NM: Court rules for engineer on administration

Published by under New Mexico

The New Mexico Supreme Court issued a ruling in the Tristate case involving the constitutional challenge to the State Engineer Active Water Resource Management rules for priority administration during water supply shortage today.

The New Mexico Supreme Court reversed both District Court and Court of Appeals finding that Active Water Resource Management rules for priority administration and concluded that AWRM rules are constitutional. Specifically, the Supreme Court found, “We reverse both the Court of Appeals and the district court by holding that AWRM does not violate constitutional separation of powers limitations. On an issue not reached by the Court of Appeals, we reverse the District Court by holding that AWRM does not violate due process. Finally, addressing an issue not reached by either court below, we hold that AWRM is not unconstitutionally vague.”

“Today’s ruling upholds the water management tools which are exactly what New Mexico needs to navigate the difficult drought conditions burdening our state,” said State Engineer Scott Verhines “The last twenty-four months have been the hottest and driest in recorded state history. Active Water Resource Management gives New Mexico the ability to respond to our variable water supply.”

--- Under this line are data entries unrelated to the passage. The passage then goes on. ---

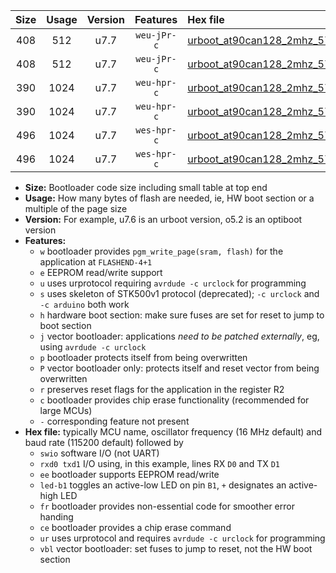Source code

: |Size|Usage|Version|Features|Hex file|
|:-:|:-:|:-:|:-:|:--|
|408|512|u7.7|`weu-jPr-c`|[urboot_at90can128_2mhz_57600bps_swio_rxd2_txd3_ee_led+b5_fr_ce_ur_vbl.hex](https://raw.githubusercontent.com/stefanrueger/urboot.hex/main/cores/megacore/at90can128/fcpu_2mhz/57600_bps/urboot_at90can128_2mhz_57600bps_swio_rxd2_txd3_ee_led+b5_fr_ce_ur_vbl.hex)|
|408|512|u7.7|`weu-jPr-c`|[urboot_at90can128_2mhz_57600bps_swio_rxe0_txe1_ee_led+b5_fr_ce_ur_vbl.hex](https://raw.githubusercontent.com/stefanrueger/urboot.hex/main/cores/megacore/at90can128/fcpu_2mhz/57600_bps/urboot_at90can128_2mhz_57600bps_swio_rxe0_txe1_ee_led+b5_fr_ce_ur_vbl.hex)|
|390|1024|u7.7|`weu-hpr-c`|[urboot_at90can128_2mhz_57600bps_swio_rxd2_txd3_ee_led+b5_fr_ce_ur.hex](https://raw.githubusercontent.com/stefanrueger/urboot.hex/main/cores/megacore/at90can128/fcpu_2mhz/57600_bps/urboot_at90can128_2mhz_57600bps_swio_rxd2_txd3_ee_led+b5_fr_ce_ur.hex)|
|390|1024|u7.7|`weu-hpr-c`|[urboot_at90can128_2mhz_57600bps_swio_rxe0_txe1_ee_led+b5_fr_ce_ur.hex](https://raw.githubusercontent.com/stefanrueger/urboot.hex/main/cores/megacore/at90can128/fcpu_2mhz/57600_bps/urboot_at90can128_2mhz_57600bps_swio_rxe0_txe1_ee_led+b5_fr_ce_ur.hex)|
|496|1024|u7.7|`wes-hpr-c`|[urboot_at90can128_2mhz_57600bps_swio_rxd2_txd3_ee_led+b5_fr_ce.hex](https://raw.githubusercontent.com/stefanrueger/urboot.hex/main/cores/megacore/at90can128/fcpu_2mhz/57600_bps/urboot_at90can128_2mhz_57600bps_swio_rxd2_txd3_ee_led+b5_fr_ce.hex)|
|496|1024|u7.7|`wes-hpr-c`|[urboot_at90can128_2mhz_57600bps_swio_rxe0_txe1_ee_led+b5_fr_ce.hex](https://raw.githubusercontent.com/stefanrueger/urboot.hex/main/cores/megacore/at90can128/fcpu_2mhz/57600_bps/urboot_at90can128_2mhz_57600bps_swio_rxe0_txe1_ee_led+b5_fr_ce.hex)|

- **Size:** Bootloader code size including small table at top end
- **Usage:** How many bytes of flash are needed, ie, HW boot section or a multiple of the page size
- **Version:** For example, u7.6 is an urboot version, o5.2 is an optiboot version
- **Features:**
  + `w` bootloader provides `pgm_write_page(sram, flash)` for the application at `FLASHEND-4+1`
  + `e` EEPROM read/write support
  + `u` uses urprotocol requiring `avrdude -c urclock` for programming
  + `s` uses skeleton of STK500v1 protocol (deprecated); `-c urclock` and `-c arduino` both work
  + `h` hardware boot section: make sure fuses are set for reset to jump to boot section
  + `j` vector bootloader: applications *need to be patched externally*, eg, using `avrdude -c urclock`
  + `p` bootloader protects itself from being overwritten
  + `P` vector bootloader only: protects itself and reset vector from being overwritten
  + `r` preserves reset flags for the application in the register R2
  + `c` bootloader provides chip erase functionality (recommended for large MCUs)
  + `-` corresponding feature not present
- **Hex file:** typically MCU name, oscillator frequency (16 MHz default) and baud rate (115200 default) followed by
  + `swio` software I/O (not UART)
  + `rxd0 txd1` I/O using, in this example, lines RX `D0` and TX `D1`
  + `ee` bootloader supports EEPROM read/write
  + `led-b1` toggles an active-low LED on pin `B1`, `+` designates an active-high LED
  + `fr` bootloader provides non-essential code for smoother error handing
  + `ce` bootloader provides a chip erase command
  + `ur` uses urprotocol and requires `avrdude -c urclock` for programming
  + `vbl` vector bootloader: set fuses to jump to reset, not the HW boot section
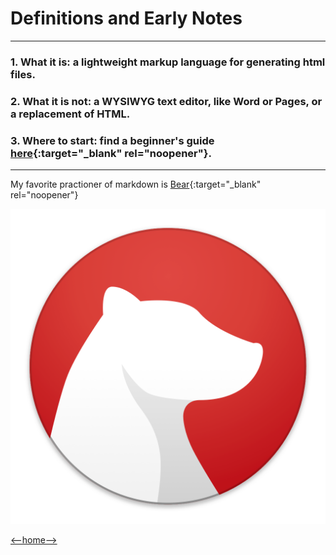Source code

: # Definitions and Early Notes
---
### 1. What it is: a lightweight markup language for generating html files.

### 2. What it is not: a WYSIWYG text editor, like Word or Pages, or a replacement of HTML. 

### 3. Where to start: find a beginner's guide [here](https://guides.github.com/features/mastering-markdown/){:target="_blank" rel="noopener"}.
---
My favorite practioner of markdown is [Bear](https://bear.app){:target="_blank" rel="noopener"}

![Bear Icon](bear-icon.jpg)

[<--home-->](README.md)
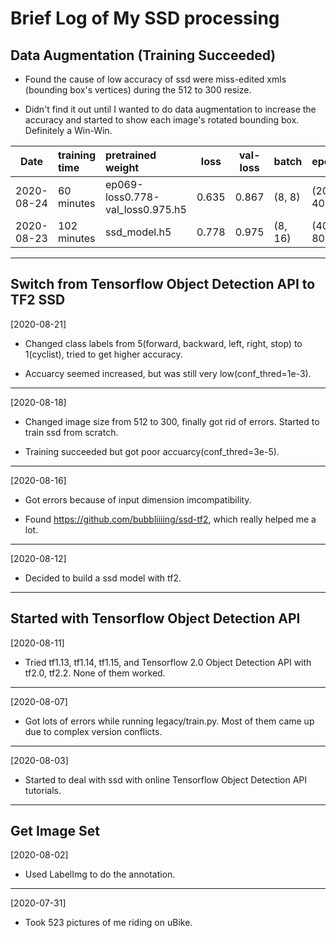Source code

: # Brief Log of My SSD processing
## Data Augmentation (Training Succeeded)

* Found the cause of low accuracy of ssd were miss-edited xmls (bounding box's vertices) during the 512 to 300 resize.

* Didn't find it out until I wanted to do data augmentation to increase the accuracy and started to show each image's rotated bounding box. Definitely a Win-Win.

Date       | training time | pretrained weight                | loss  | val-loss | batch    | epoch
---------- | :------------ | :------------------------------- | :---: | :------: | :------- | -----
2020-08-24 | 60 minutes    | ep069-loss0.778-val_loss0.975.h5 | 0.635 | 0.867    | (8, 8)   | (20, 40)
2020-08-23 | 102 minutes   | ssd_model.h5                     | 0.778 | 0.975    | (8, 16)  | (40, 80)

***

## Switch from Tensorflow Object Detection API to TF2 SSD

[2020-08-21] 

* Changed class labels from 5(forward, backward, left, right, stop) to 1(cyclist), tried to get higher accuracy. 

* Accuarcy seemed increased, but was still very low(conf_thred=1e-3).

***

[2020-08-18] 

* Changed image size from 512 to 300, finally got rid of errors. Started to train ssd from scratch. 

* Training succeeded but got poor accuarcy(conf_thred=3e-5).

***

[2020-08-16]

* Got errors because of input dimension imcompatibility. 

* Found https://github.com/bubbliiiing/ssd-tf2, which really helped me a lot.

***

[2020-08-12] 

* Decided to build a ssd model with tf2.

***

## Started with Tensorflow Object Detection API

[2020-08-11] 

* Tried tf1.13, tf1.14, tf1.15, and Tensorflow 2.0 Object Detection API with tf2.0, tf2.2. None of them worked.

***

[2020-08-07] 

* Got lots of errors while running legacy/train.py. Most of them came up due to complex version conflicts.

***

[2020-08-03] 

* Started to deal with ssd with online Tensorflow Object Detection API tutorials.

***

## Get Image Set

[2020-08-02] 

* Used LabelImg to do the annotation.

***

[2020-07-31] 

* Took 523 pictures of me riding on uBike.
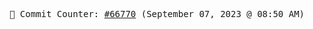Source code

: <p align="center">
    <samp>
        📮 Commit Counter: <a href="https://github.com/Javascript-void0/Javascript-void0/commits/main">#66770</a> (September 07, 2023 @ 08:50 AM)
    </samp>
</p>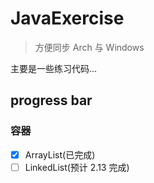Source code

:# JavaExercise
> 方便同步 Arch 与 Windows 

主要是一些练习代码...

## progress bar

### 容器
-[X] ArrayList(已完成)
-[ ] LinkedList(预计 2.13 完成)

This 2005 lawsuit was originally brought forth by Tristate, New Mexico Mining Association and the Middle Rio Grande Conservancy District against the New Mexico Office of the State Engineer as a reaction to the 2003 legislation directing the State Engineer to create Priority Administration rules. Those rules were created in 2004 and the subsequent lawsuit has bound this issue in a legal battle until today.

“Our Active Water Resource Management rules as written in 2004 are now in effect,” said Office of the State Engineer Chief Counsel DL Sanders. “Our staff will proceed to implement those rules in our seven priority basins.”